Semaine de Rhumatologie Aix Les Bains

Congrès national de rhumatologie

7. L’échographie des mains est-elle utile dans le cadre du diagnostic étiologique d’un rhumatisme touchant les mains

L’échographie des mains est-elle utile dans le cadre du diagnostic étiologique d’un rhumatisme touchant les mains ?
Revue de la littérature et expérience monocentrique prospective

A. Arbault, A. Bohm, L. Benguella, A.Cayot, C. Piroth, P. Ornetti, J.F. Maillefert
CHU Dijon

L’échographie est désormais un outil diagnostique et de suivi thérapeutique dans la prise en charge des rhumatismes inflammatoires comme la polyarthrite rhumatoïde (PR) mais aussi les spondyloarthrites.

Devant un rhumatisme inflammatoire indéterminé touchant les mains,  elle peut donc être une aide précieuse pour orienter le diagnostic étiologique. Les dernières recommandations 2015 de l’European League Against Rheumatism (EULAR) ont ainsi intégré l’utilisation de cet examen pour le diagnostic et le suivi du rhumatisme psoriasique mais sans préciser le bilan minimal à réaliser.

Il reste maintenant à définir les régions d’intérêt (articulations, tendons, enthèses, péri-articulaires) et leurs cotations pour le diagnostic et le suivi de ces rhumatismes complexes, afin de limiter le temps consacré à cet examen, qui reste une des  principales limites en pratique courante. Plus récemment, l’échographie des ongles a été utilisée comme un outil d’évaluation dans le psoriasis avec ou sans atteinte articulaire, mais aussi dans d’autres pathologies systémiques ou cutanées.

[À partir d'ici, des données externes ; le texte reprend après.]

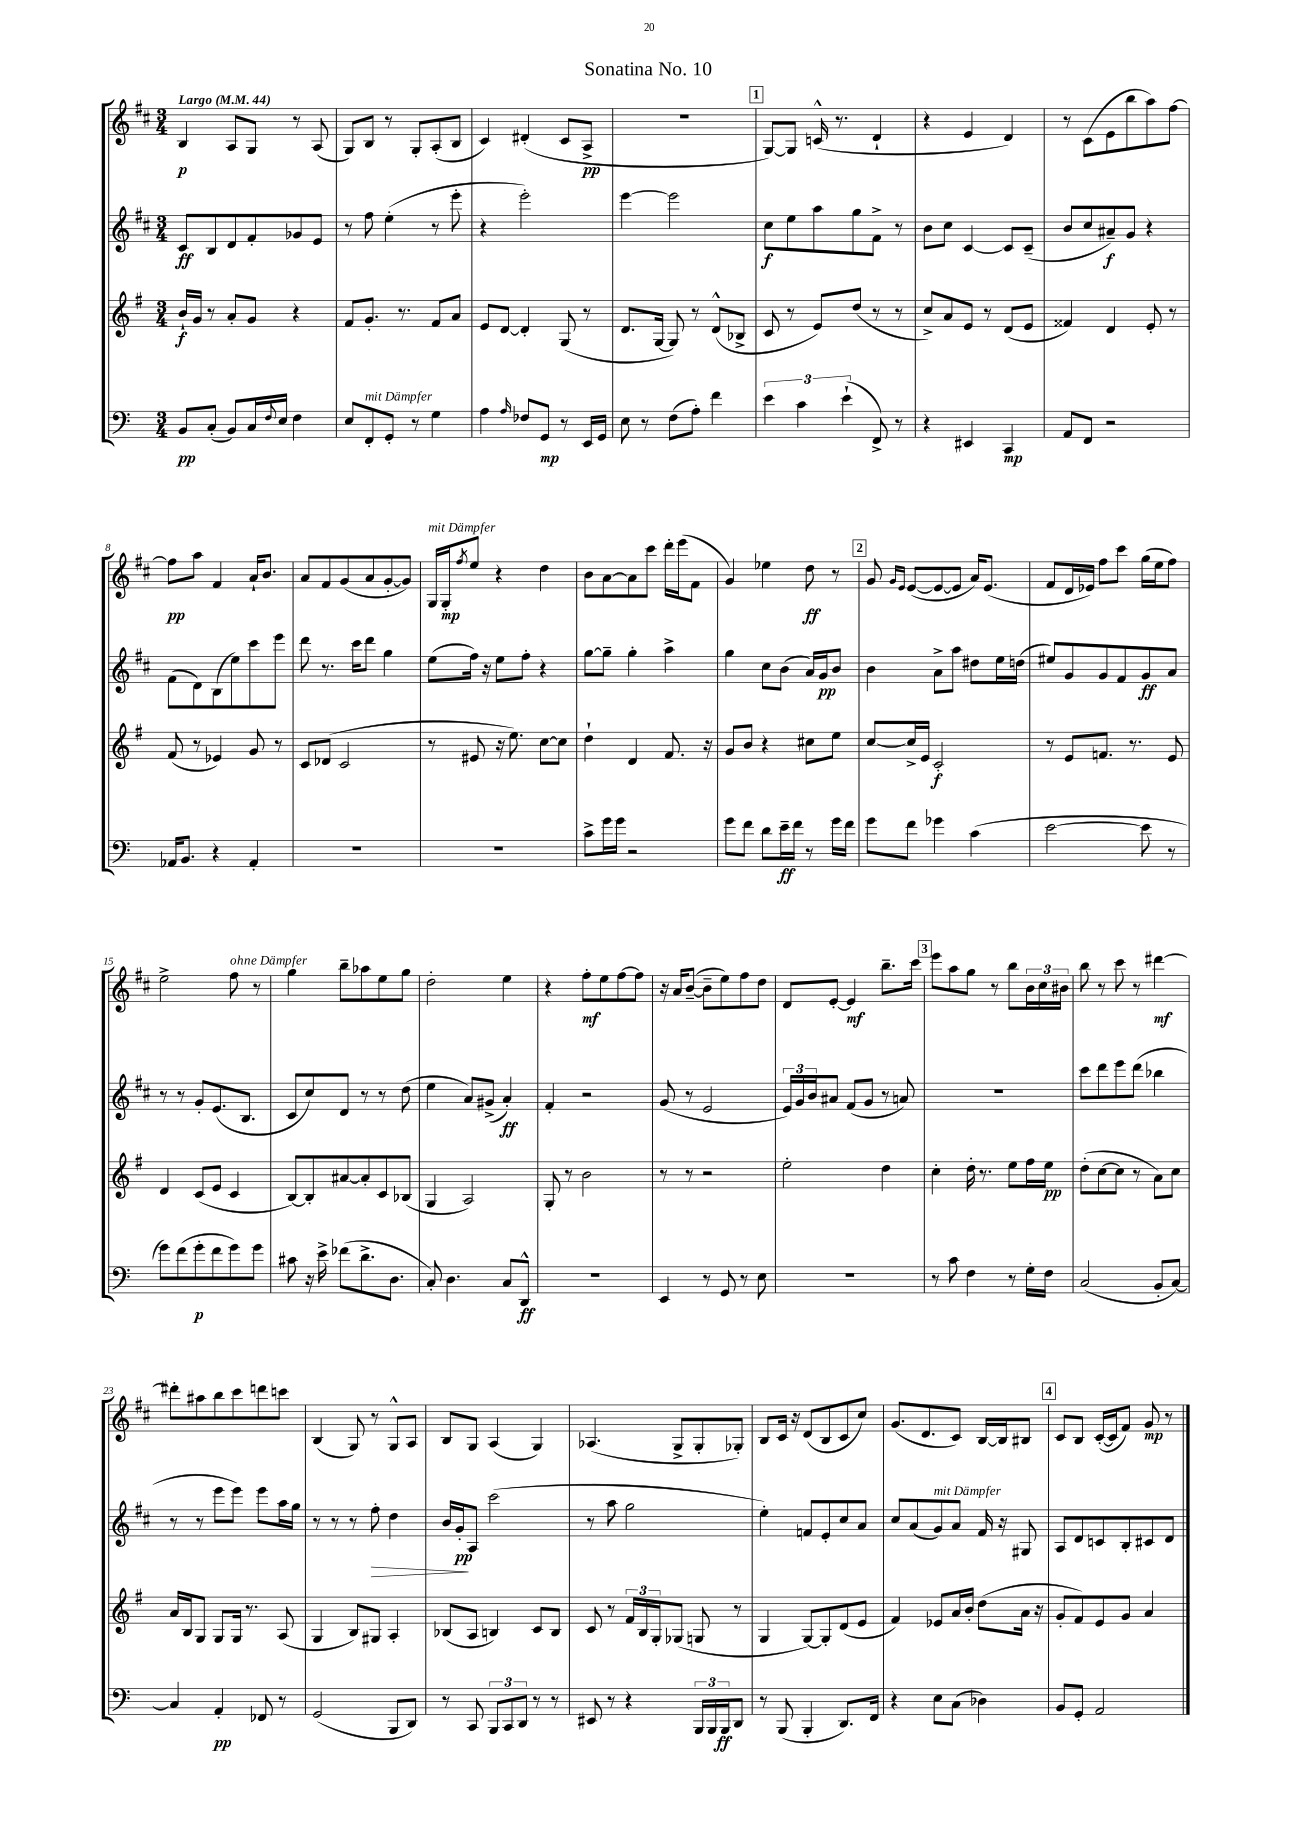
\header { title = "Sonatina No. 10" }
<<
\new StaffGroup <<
\new Staff = "s0" {
    \clef treble \key d \major \numericTimeSignature \time 3/4 \tempo "Largo" 4 = 44
    b4\p a8 g8 r8 a8( |
    g8) b8 r8 g8-. a8-.( b8 |
    cis'4) dis'4-.( cis'8 a8->\pp |
    R2. |
    \mark \markup { \box "1" } g8~) g8 c'16-^( r8. d'4-! |
    r4 e'4 d'4) |
    r8 cis'8( e'8 b''8 a''8) fis''8~ |
    fis''8\pp a''8 fis'4 a'16-! b'8. |
    a'8 fis'8 g'8( a'8 g'8~-. g'8) |
    g16^\markup { \italic "mit Dämpfer" } g16-.\mp \acciaccatura { fis''8 } e''8 r4 d''4 |
    b'8 a'8~ a'8 cis'''8 d'''16-. e'''16( fis'8 |
    g'4) ees''4 d''8\ff r8 |
    \mark \markup { \box "2" } g'8 \grace { g'16 e'16 } e'8~( e'8~ e'8 a'16) e'8.( |
    fis'8 d'16 ees'16) fis''8 cis'''8 g''16( e''16 fis''8) |
    e''2-> fis''8^\markup { \italic "ohne Dämpfer" } r8 |
    g''4 b''8-- aes''8 e''8 g''8 |
    d''2-. e''4 |
    r4 fis''8-.\mf e''8 fis''8~ fis''8 |
    r16 a'16 b'8~--( b'8-- e''8) fis''8 d''8 |
    d'8 e'8~-. e'4\mf b''8.-- cis'''16 |
    \mark \markup { \box "3" } e'''8 a''8 g''8 r8 b''8 \tuplet 3/2 { b'16 cis''16 bis'16 } |
    b''8 r8 cis'''8 r8 dis'''4~\mf |
    dis'''8-. ais''8 b''8 cis'''8 d'''8 c'''8 |
    b4( g8) r8 g8-^ a8 |
    b8 g8 a4( g4) |
    aes4.( g8-> g8-. ges8-.) |
    b8 cis'16 r16 d'8( b8 cis'8 cis''8) |
    g'8.( d'8. cis'8) b16~ b16 bis8 |
    \mark \markup { \box "4" } cis'8 b8 cis'16~-.( cis'16 fis'8) g'8\mp r8 \bar "|." |
}
\new Staff = "s1" {
    \clef treble \key d \major \numericTimeSignature \time 3/4
    cis'8\ff b8 d'8 fis'8-. ges'8 e'8 |
    r8 fis''8 e''4-.( r8 e'''8-. |
    r4 e'''2-.) |
    e'''4~ e'''2 |
    \mark \markup { \box "1" } cis''8\f e''8 a''8 g''8 fis'8-> r8 |
    b'8 cis''8 cis'4~ cis'8 cis'8--( |
    b'8 cis''8 ais'8--\f) g'8 r4 |
    fis'8( d'8) b8( e''8) cis'''8 e'''8 |
    d'''8 r8. cis'''16 d'''8 g''4 |
    e''8( fis''16) r16 e''8 fis''8-. r4 |
    g''8~ g''8-- g''4-. a''4-> |
    g''4 cis''8 b'8( a'16) g'16\pp b'8 |
    \mark \markup { \box "2" } b'4 a'8-> a''8 dis''8 e''16 d''16( |
    eis''8) g'8 g'8 fis'8 g'8\ff a'8 |
    r8 r8 g'8-. e'8.( b8. |
    cis'8 cis''8) d'8 r8 r8 d''8( |
    e''4 a'8) gis'8->( a'4-.\ff) |
    fis'4-. r2 |
    g'8( r8 e'2 |
    \tuplet 3/2 { e'16) g'16 b'16 } ais'8 fis'8( g'8 r8 a'8) |
    \mark \markup { \box "3" } R2. |
    cis'''8 d'''8 e'''8 d'''8( bes''4 |
    r8 r8 e'''8 e'''8) e'''8 a''16 g''16 |
    r8 r8 r8 fis''8-.\> d''4 |
    b'16 g'16-.\pp\! a8 cis'''2( |
    r8 a''8 g''2 |
    e''4-.) f'8 e'8-. cis''8 a'8 |
    cis''8 a'8( g'8^\markup { \italic "mit Dämpfer" }) a'8 fis'16 r16 gis8 |
    \mark \markup { \box "4" } a8 d'8 c'8 b8-. cis'8 d'8 \bar "|." |
}
\new Staff = "s2" {
    \clef treble \key g \major \numericTimeSignature \time 3/4
    b'16-!\f g'16 r8 a'8-. g'8 r4 |
    fis'8 g'8.-. r8. fis'8 a'8 |
    e'8 d'8~ d'4-. g8( r8 |
    d'8. g16~ g8) r8 d'8-^( bes8-> |
    \mark \markup { \box "1" } c'8 r8 e'8) d''8( r8 r8 |
    c''8->) a'8 e'8 r8 d'8( e'8 |
    fisis'4) d'4 e'8-. r8 |
    fis'8( r8 ees'4) g'8 r8 |
    c'8 des'8( c'2 |
    r8 eis'8 r16 e''8.) c''8~ c''8 |
    d''4-! d'4 fis'8. r16 |
    g'8 b'8 r4 cis''8 e''8 |
    \mark \markup { \box "2" } c''8~ c''16-> e'16 c'2-.\f |
    r8 e'8 f'8. r8. e'8 |
    d'4 c'8( e'8 c'4 |
    b8~) b8-. ais'8~ ais'8-. c'8 bes8( |
    g4 a2) |
    g8-. r8 b'2 |
    r8 r8 r2 |
    e''2-. d''4 |
    \mark \markup { \box "3" } c''4-. d''16-. r8. e''8 fis''16 e''16\pp |
    d''8-.( c''8~ c''8 r8 a'8) c''8 |
    a'16 b16 g8 g8 g16 r8. a8( |
    g4 b8) gis8 a4-. |
    bes8( a8 b4) c'8 b8 |
    c'8 r8 \tuplet 3/2 { fis'16 b16 g16-. } ges8( g8 r8 |
    g4 g8~) g8-. d'8( e'8 |
    fis'4) ees'8 a'16 b'16-. d''8( a'16 r16 |
    \mark \markup { \box "4" } g'8-. fis'8) e'8 g'8 a'4 \bar "|." |
}
\new Staff = "s3" {
    \clef bass \key c \major \numericTimeSignature \time 3/4
    b,8\pp c8-.( b,8) c16 \appoggiatura { f8 } e16 f4 |
    e8 f,8-.^\markup { \italic "mit Dämpfer" } g,8-. r8 g4 |
    a4 \grace { a16 } fes8 g,8\mp r8 e,16 g,16 |
    e8 r8 f8( a8-.) f'4 |
    \mark \markup { \box "1" } \tuplet 3/2 { e'4 c'4 e'4-!( } f,8->) r8 |
    r4 eis,4 c,4\mp |
    a,8 f,8 r2 |
    aes,16 b,8. r4 aes,4-. |
    R2. |
    R2. |
    c'8-> g'16 g'16 r2 |
    g'8 f'8 d'8 e'16--\ff f'16 r8 g'16 f'16 |
    \mark \markup { \box "2" } g'8 f'8 ges'4 c'4( |
    e'2~ e'8 r8 |
    g'8) f'8( g'8-.\p f'8 g'8) g'8 |
    cis'8 r16 e'16-> fes'8( d'8.-> d8. |
    c8-.) d4. c8 d,8-^\ff |
    r2. |
    e,4 r8 g,8 r8 e8 |
    R2. |
    \mark \markup { \box "3" } r8 c'8 f4 r8 g16-. f16 |
    c2( b,8-. c8~) |
    c4 a,4-.\pp fes,8 r8 |
    g,2( b,,8 d,8) |
    r8 c,8 \tuplet 3/2 { b,,8 c,8 d,8 } r8 r8 |
    eis,8 r8 r4 \tuplet 3/2 { b,,16 b,,16 b,,16\ff } d,8 |
    r8 b,,8( b,,4-. d,8.) f,16 |
    r4 e8 c8( des4) |
    \mark \markup { \box "4" } b,8 g,8-. a,2 \bar "|." |
}
>>
>>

Dans ce cadre, nous avons mené une étude monocentrique qui avait pour but d’évaluer l’intérêt de l’échographie systématique de l’ongle chez des patients présentant des arthralgies des mains pour le diagnostic du rhumatisme psoriasique versus la polyarthrite rhumatoïde et l’arthrose digitale, en comparaison à des sujets sains. Huit paramètres échographiques en mode B et doppler concernant l’articulation interphalangienne distale, la tablette, la matrice et le lit de l’ongle ont été étudiés. 20 patients avec un rhumatisme psoriasique ont été inclus, ainsi que 23 PR, 21 arthroses digitales et 20 sujets contrôles, soit 324 ongles échographiés. La dystrophie échographique de la tablette unguéale était plus fréquente (75%, p<0.05) chez les patients avec un rhumatisme psoriasique (et retrouvée même en l’absence d’onychopathie clinique).

L‘intensité du signal doppler de la matrice était plus élevée chez les patients avec un rhumatisme psoriasique de façon significative, notamment par rapport à l’arthrose digitale, et le restait en analyse multivariée (1.1 ± 0.3 versus 0.6 ± 0.3; p=0.01). Au contraire, les différences qui existaient entre les groupes sur l’épaisseur de la tablette et du lit de l’ongle disparaissaient après ajustement.

D’autres études sont nécessaires pour mieux définir la place de l’échographie de l’ongle dans le rhumatisme psoriasique, et la sensibilité au changement de ces paramètres échographiques sous traitement de fond reste à démontrer.